Dr. Maguire suggests keeping a vigilant eye on your kids. If their fever spikes, have difficulty breathing (or are wheezing), or show signs of weakness, seek medical treatment immediately. “Consider EV-D68 as a possible cause of an unexplained acute severe respiratory illness even if a patient has no fever,” said Dr. Maguire. “This can cause a bad cold, but in children with asthma, it can exacerbate their asthma to the point where they may need medical attention.”

There are some things you can do to protect you and your family, and the community, from the spread of EV-D68 and other respiratory diseases. Just like with the common cold and flu, the CDC says:

• Wash your hands often with soap and water for at least 20 seconds (tell your kids to sing the “Happy Birthday” song while they wash to ensure they are washing long enough). Use a liquid hand sanitizer if soap and water aren’t available.
• Avoid touching your face (especially eyes, mouth, and nose) with unwashed hands
• Avoid close contact with people who are sick, such as hugging and hand shaking
• Cover your cough and sneeze with a tissue or shirt sleeve, not your hands
• Clean and disinfect frequently touched surfaces like toys and doorknobs, especially if someone is sick
• Stay at home when you are sick

Reach out to your primary care provider if you have any questions or concerns about your child’s health. As parents, that’s all we can do. While we’d like to keep our kids safely in a bubble, we’d miss out on all the fall fun of leaf peeping, apple picking, and pumpkin carving.

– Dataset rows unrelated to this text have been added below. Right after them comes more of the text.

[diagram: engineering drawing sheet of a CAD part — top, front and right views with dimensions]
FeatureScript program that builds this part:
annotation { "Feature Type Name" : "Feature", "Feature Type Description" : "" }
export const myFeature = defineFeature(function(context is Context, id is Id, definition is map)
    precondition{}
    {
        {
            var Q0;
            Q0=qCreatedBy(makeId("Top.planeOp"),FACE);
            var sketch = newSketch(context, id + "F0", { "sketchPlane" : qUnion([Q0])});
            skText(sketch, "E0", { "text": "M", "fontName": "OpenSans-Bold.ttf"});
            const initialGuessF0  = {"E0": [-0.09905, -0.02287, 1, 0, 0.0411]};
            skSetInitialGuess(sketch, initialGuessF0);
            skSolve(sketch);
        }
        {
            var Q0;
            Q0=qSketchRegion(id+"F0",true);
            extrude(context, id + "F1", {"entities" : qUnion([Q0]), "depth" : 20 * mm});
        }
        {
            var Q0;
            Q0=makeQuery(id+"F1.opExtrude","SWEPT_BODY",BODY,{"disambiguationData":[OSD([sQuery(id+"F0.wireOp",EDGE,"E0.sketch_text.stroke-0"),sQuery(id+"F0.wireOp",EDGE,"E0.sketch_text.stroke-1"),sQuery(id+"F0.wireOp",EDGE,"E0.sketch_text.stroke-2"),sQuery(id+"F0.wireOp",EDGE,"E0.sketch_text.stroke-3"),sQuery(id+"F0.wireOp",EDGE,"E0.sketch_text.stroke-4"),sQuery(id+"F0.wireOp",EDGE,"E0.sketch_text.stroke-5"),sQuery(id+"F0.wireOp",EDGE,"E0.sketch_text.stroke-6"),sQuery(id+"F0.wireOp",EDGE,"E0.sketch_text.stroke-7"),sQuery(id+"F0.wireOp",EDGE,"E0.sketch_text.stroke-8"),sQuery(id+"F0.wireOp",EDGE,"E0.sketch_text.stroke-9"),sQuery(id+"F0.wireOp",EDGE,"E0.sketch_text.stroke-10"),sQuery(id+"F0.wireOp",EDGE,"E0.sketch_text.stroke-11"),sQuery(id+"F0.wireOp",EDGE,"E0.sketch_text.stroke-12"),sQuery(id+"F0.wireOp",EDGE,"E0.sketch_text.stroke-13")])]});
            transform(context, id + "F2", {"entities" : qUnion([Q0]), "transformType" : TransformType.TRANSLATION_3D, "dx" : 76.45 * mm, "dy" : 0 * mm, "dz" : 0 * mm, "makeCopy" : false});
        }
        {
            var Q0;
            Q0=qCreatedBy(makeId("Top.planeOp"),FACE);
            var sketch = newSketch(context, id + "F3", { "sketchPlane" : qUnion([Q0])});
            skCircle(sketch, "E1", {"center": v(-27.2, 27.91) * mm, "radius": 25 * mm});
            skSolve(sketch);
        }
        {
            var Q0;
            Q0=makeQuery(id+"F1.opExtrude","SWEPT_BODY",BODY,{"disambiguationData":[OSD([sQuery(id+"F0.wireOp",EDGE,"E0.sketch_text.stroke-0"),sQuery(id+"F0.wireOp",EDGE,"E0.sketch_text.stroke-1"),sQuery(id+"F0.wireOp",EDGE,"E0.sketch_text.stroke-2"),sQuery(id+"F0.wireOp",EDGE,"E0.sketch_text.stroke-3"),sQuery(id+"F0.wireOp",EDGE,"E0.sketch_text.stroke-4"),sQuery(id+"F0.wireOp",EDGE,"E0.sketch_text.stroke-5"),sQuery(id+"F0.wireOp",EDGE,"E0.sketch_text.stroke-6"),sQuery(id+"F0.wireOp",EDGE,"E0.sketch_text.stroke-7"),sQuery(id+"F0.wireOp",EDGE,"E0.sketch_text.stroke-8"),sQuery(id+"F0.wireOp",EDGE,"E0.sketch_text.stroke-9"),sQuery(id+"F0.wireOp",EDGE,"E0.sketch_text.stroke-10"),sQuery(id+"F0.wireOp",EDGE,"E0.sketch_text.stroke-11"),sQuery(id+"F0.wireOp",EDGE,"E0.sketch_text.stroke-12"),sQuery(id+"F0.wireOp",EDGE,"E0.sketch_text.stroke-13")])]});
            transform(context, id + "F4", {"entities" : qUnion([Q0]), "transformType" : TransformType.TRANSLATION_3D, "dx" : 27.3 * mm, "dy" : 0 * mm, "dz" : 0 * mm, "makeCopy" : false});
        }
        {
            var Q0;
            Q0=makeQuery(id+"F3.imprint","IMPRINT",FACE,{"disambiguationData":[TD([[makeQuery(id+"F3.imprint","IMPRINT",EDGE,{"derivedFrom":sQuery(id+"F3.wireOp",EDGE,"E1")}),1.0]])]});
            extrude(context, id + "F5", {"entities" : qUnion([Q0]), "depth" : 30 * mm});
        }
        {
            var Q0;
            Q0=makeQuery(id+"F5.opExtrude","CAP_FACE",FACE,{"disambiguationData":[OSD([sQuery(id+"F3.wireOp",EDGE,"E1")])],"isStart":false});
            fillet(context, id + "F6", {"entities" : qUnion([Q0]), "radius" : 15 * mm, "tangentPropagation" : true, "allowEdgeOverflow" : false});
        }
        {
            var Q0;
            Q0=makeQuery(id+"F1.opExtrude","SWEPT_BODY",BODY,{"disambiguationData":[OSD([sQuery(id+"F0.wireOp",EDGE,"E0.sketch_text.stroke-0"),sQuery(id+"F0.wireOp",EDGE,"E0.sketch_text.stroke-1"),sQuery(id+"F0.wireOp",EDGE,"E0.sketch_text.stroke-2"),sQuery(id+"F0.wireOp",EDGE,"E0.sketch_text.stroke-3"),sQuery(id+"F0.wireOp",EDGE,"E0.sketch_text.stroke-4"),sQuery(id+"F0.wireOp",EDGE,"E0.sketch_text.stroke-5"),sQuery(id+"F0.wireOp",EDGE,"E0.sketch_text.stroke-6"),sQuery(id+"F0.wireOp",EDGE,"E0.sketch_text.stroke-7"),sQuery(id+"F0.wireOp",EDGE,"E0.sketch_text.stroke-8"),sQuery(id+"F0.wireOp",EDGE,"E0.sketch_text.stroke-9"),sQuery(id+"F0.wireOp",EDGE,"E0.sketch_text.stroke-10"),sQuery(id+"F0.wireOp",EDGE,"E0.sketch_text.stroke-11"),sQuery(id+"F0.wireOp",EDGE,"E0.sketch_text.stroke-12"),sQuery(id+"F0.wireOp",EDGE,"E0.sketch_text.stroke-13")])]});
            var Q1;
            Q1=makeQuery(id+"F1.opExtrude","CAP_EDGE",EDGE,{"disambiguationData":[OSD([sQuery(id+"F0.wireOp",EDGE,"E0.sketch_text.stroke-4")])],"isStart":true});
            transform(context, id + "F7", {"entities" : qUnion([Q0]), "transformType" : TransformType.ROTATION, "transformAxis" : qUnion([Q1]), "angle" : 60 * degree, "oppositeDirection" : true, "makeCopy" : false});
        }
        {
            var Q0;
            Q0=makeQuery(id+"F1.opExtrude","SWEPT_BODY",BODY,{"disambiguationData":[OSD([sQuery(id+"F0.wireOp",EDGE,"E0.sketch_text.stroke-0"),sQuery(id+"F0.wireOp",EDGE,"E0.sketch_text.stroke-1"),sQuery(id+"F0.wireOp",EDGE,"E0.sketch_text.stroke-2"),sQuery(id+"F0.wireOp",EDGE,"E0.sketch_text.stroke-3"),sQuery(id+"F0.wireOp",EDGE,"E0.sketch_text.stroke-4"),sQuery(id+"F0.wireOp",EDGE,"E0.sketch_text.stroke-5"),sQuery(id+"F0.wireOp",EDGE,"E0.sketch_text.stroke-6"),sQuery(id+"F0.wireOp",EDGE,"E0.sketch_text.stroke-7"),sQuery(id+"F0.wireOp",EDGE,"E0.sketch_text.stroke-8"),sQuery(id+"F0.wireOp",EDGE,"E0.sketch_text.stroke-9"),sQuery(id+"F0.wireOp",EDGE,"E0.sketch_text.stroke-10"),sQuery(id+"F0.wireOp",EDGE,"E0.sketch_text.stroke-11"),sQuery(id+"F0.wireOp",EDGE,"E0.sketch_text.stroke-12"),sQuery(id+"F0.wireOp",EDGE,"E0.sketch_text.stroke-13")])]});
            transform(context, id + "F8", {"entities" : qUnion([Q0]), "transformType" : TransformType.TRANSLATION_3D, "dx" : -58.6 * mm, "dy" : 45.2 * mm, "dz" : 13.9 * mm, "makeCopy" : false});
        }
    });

Jennifer Radel has been the Community Relations Manager at St. Mary’s Health System in Lewiston, Maine for nine years.

On a daily basis she gets to work with some of the best health care providers in the State of Maine, and routinely picks their brains for the best ways to keep her family and friends healthy.

Jennifer is a mom of two boys and wife who volunteers with several community groups. She is on the Board of Directors for Literacy Volunteers-Androscoggin.

Prior to coming to St. Mary’s Jennifer spent nearly 15 years working in television, mainly as a news producer in upstate New York and Portland, Maine. During that time she received the Walter Cronkite Award for Excellence, among other awards for journalism.